Others from rural communities looking to make their way into the cities to find work agree to contracts that pay their passage. This was also seen in colonial American with poorer Europeans looking for passage to the New World. However, unlike most Europeans at that time modern contracts bind that individual to certain jobs with the base amount continually increasing. This debt can accrue over generations trapping individuals and their families in the same cycle of poverty they were working towards escaping.

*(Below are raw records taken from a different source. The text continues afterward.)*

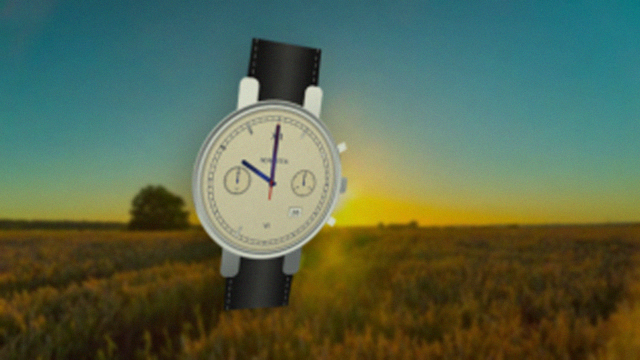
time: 10:00
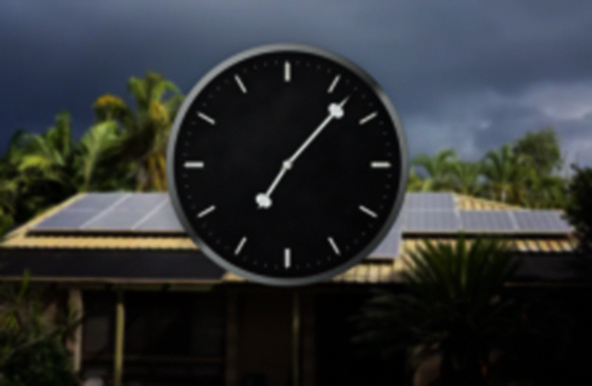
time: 7:07
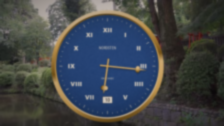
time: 6:16
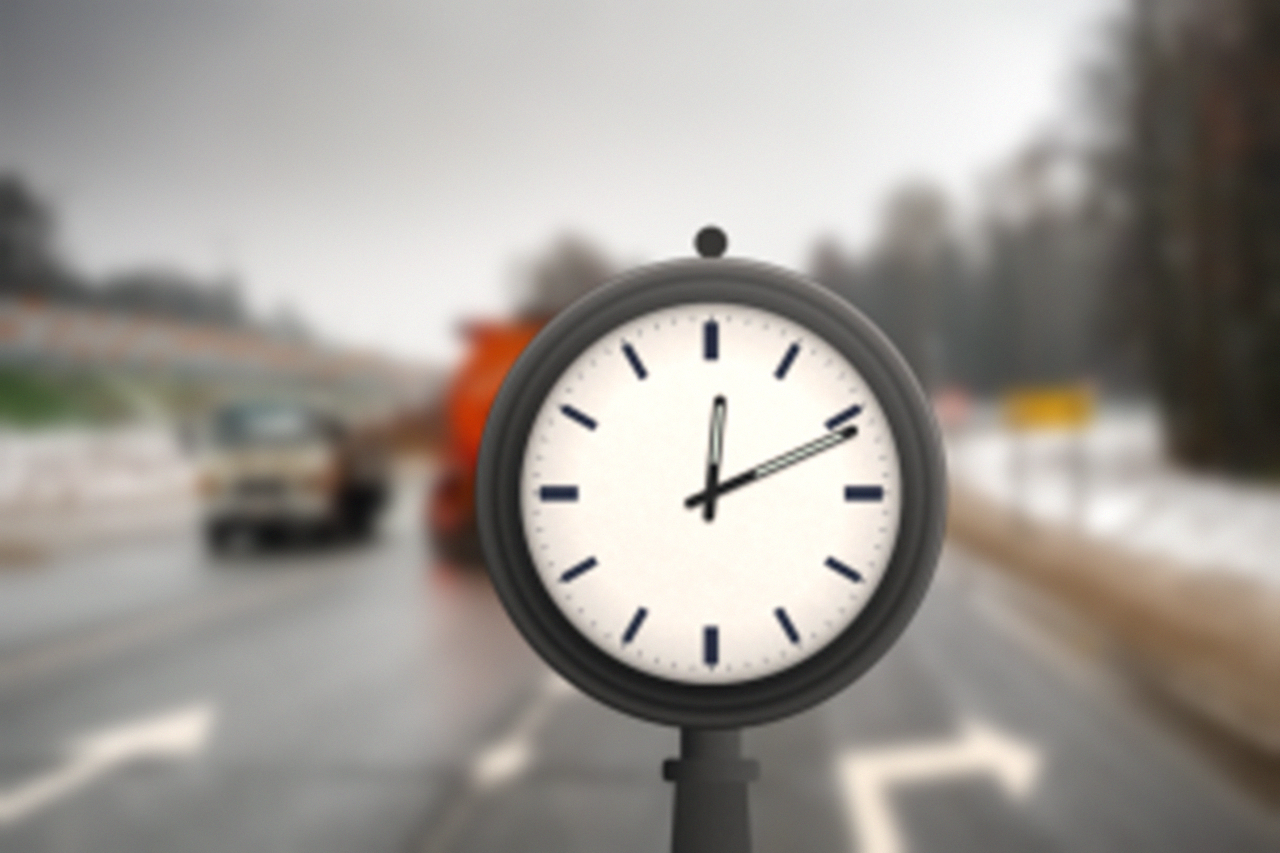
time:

10 Million Enslaved in Bondage Labor Worldwide - Photo of two men working outside in a traditional textile dyeing factory. They are using the color red - Cait Bagby

What Industries Use Bonded Slavery?

Rice mills, farms, brick kilns, embroidery factories, construction, commercial fishing, and domestic servitude are the primary industries but bonded slavery can be found in just about every sector. The Sumangali Scheme in the Tamil Nadu textile and garment industry made global headlines when women started to speak out about the working conditions and impossible contracts. Young girls were (in 2018 Labour and Employment Minister Nilofer Kafeel and Textile Minister O.S. Manian said the scheme was no longer practiced however, many believe it has moved further underground) recruited to work in cotton spinning mills for three to five years in exchange for a grand sum upon completion of their contract. Unknown to these girls their room, board, food, and other expenses were being subtracted from their promised sum. 

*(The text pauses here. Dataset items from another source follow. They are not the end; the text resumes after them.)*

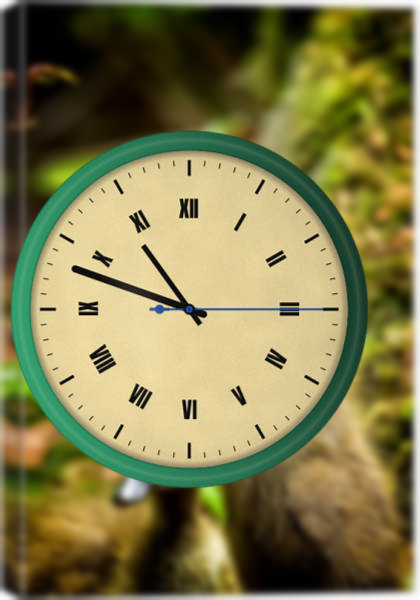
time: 10:48:15
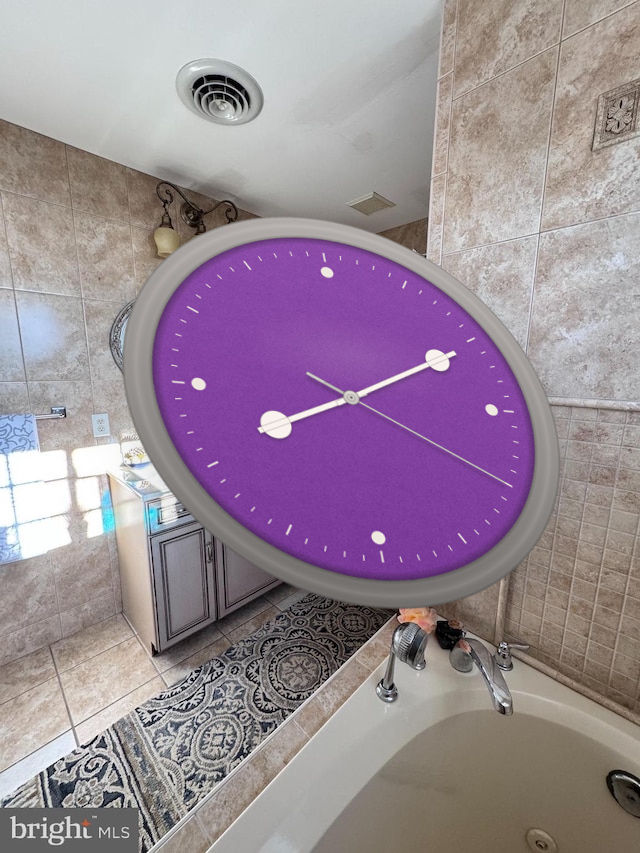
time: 8:10:20
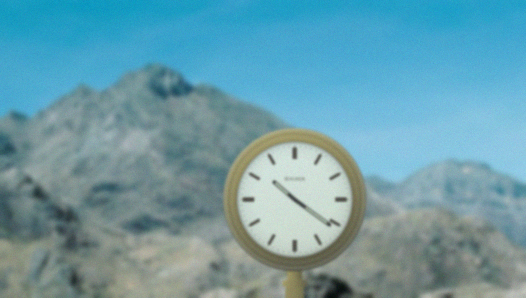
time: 10:21
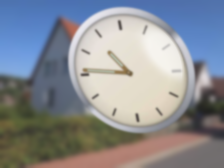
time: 10:46
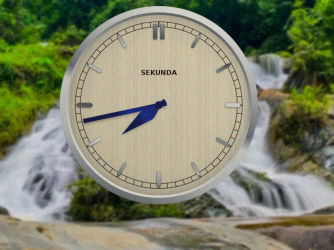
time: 7:43
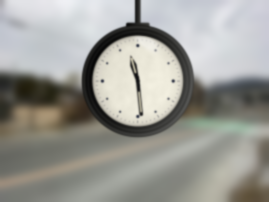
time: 11:29
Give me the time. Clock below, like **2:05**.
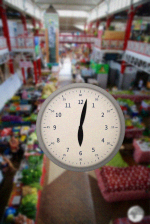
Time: **6:02**
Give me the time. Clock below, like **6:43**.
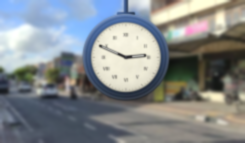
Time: **2:49**
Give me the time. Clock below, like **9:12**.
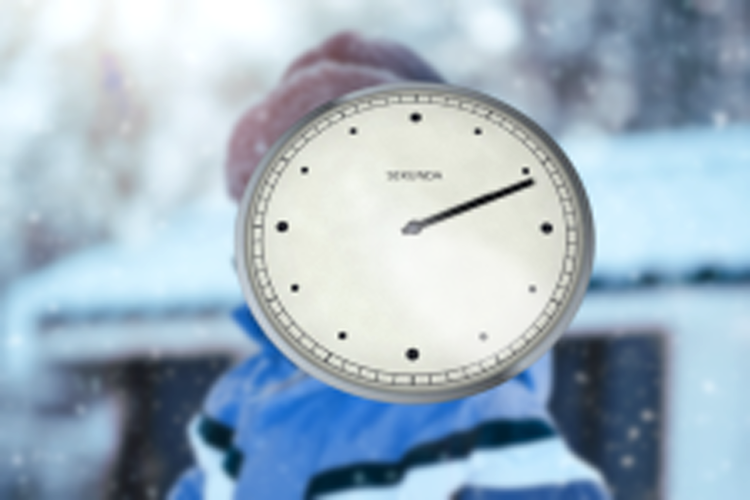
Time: **2:11**
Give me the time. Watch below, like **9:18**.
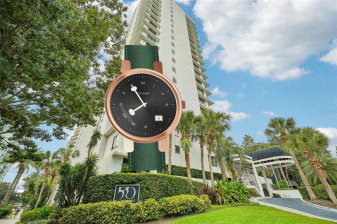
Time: **7:55**
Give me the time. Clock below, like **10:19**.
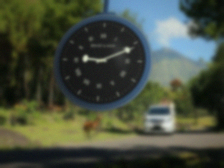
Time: **9:11**
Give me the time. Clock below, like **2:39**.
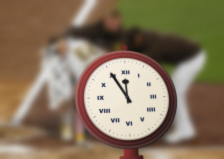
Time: **11:55**
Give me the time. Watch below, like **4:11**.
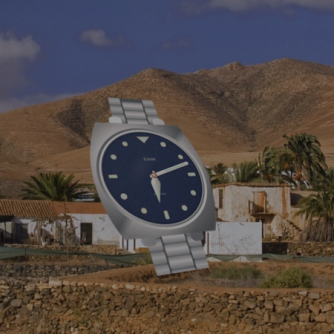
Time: **6:12**
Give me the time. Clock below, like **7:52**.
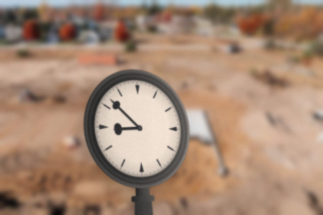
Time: **8:52**
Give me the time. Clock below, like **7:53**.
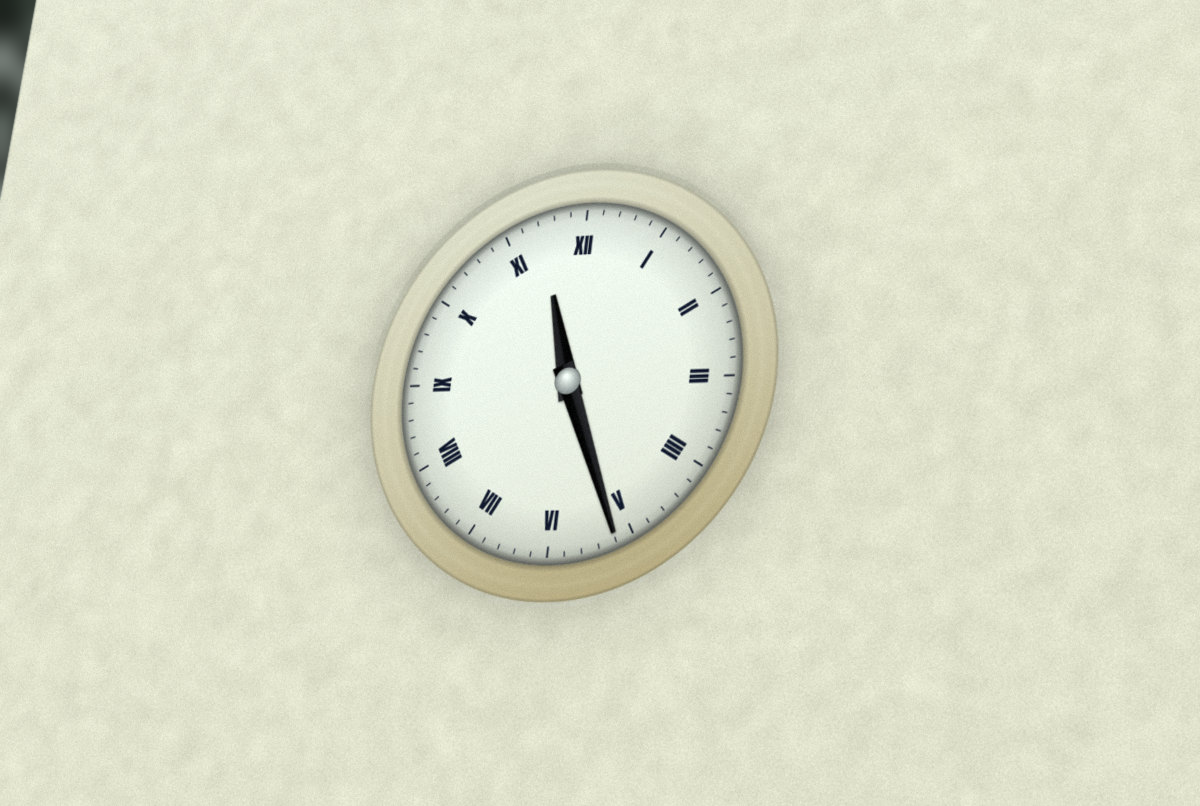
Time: **11:26**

Should that sum be diminished the girls would continue to work unaware of their mounting expenses. Additionally, living and working conditions could be and often were dangerous. In one story a young woman, Vasandi, tells how they were locked in at night and unable to visit or speak with family. Many of the girls were injured or became ill from unsafe working environments. Those who made it to the end of their contracts were fired just before receiving any wages but most never reached that point either from quitting, injury, or in some cases death.

10 Million Enslaved in Bondage Labor Worldwide

What Can Be Done To End This Practice

Lack of education and generational poverty are key contributors leading to continuation of bondage labor. The Rotarian Action Group Against Slavery (RAGAS) with the help of others works towards eradicating debt slavery through education. Through education individuals are better able to understand the types of contracts they sign and also provide skills so seek out alternative employment opportunities. Potential employers actively work against these organizations, who often operate in secret, to dissuade youth from attending lessons. Education will also help to prevent generational poverty leading many potential bonded laborers to borrow money from unscrupulous lenders. 

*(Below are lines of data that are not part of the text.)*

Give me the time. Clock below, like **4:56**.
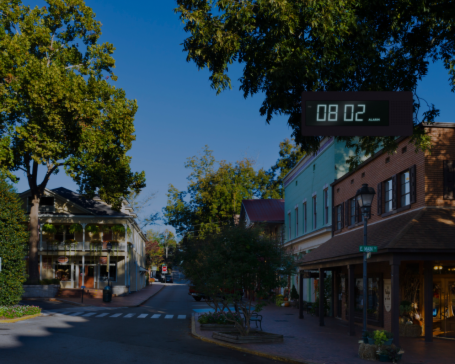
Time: **8:02**
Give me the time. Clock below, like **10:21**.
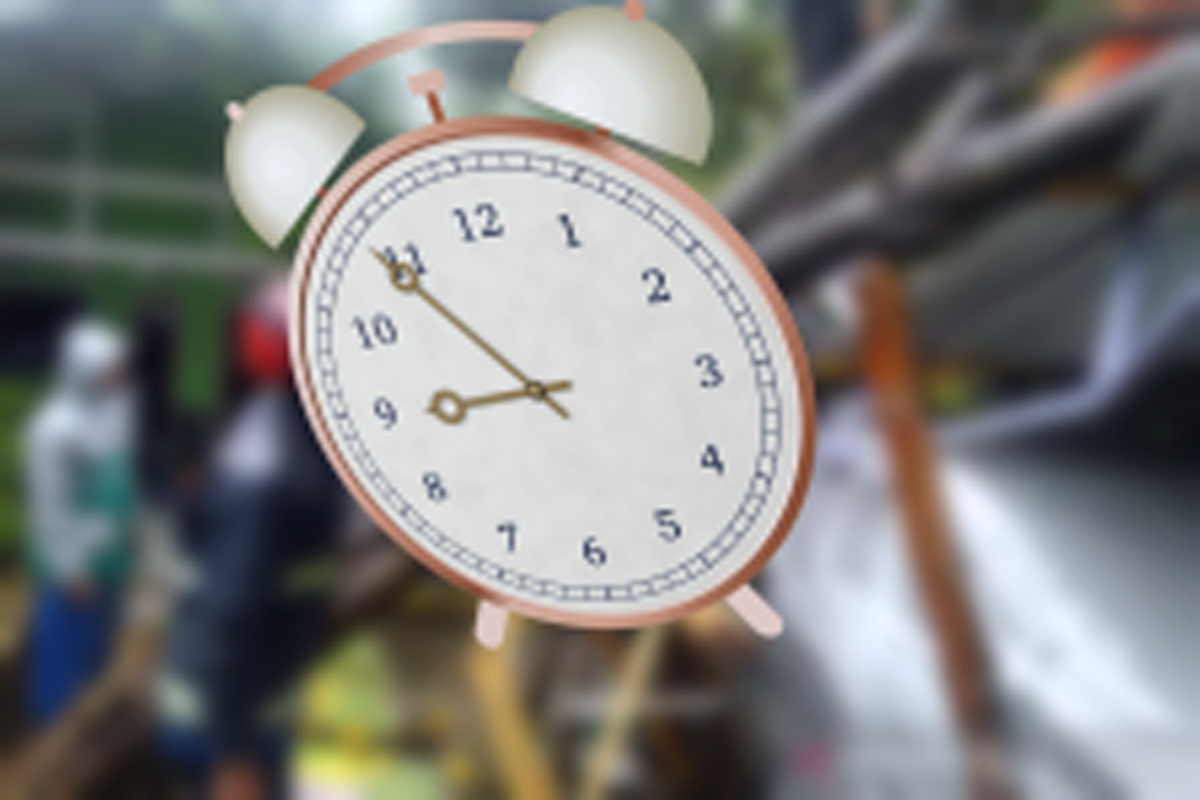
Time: **8:54**
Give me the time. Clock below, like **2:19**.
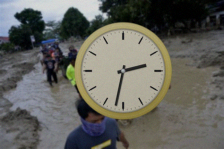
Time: **2:32**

A third and equally important contributing factor is rule of law which is either lacking in the case of the Democratic Republic of Congo or absolute in the case of North Korea. Both prevent appropriate oversight and prosecution of responsible parties. And yet, at the international level many refuse to hold individuals or governments accountable especially when bonded labor contributes to the global supply chain. This is most notable in the mineral mines across Africa which are key to the creation of modern electronics. 

A call for transparency along supply chains, education, accountability, prosecution, and strengthened international laws will all be needed to eradicate bondage labor and other forms of slavery. But as some countries turn towards isolationism the question remains do we care so long as goods keep arriving at our doorstep?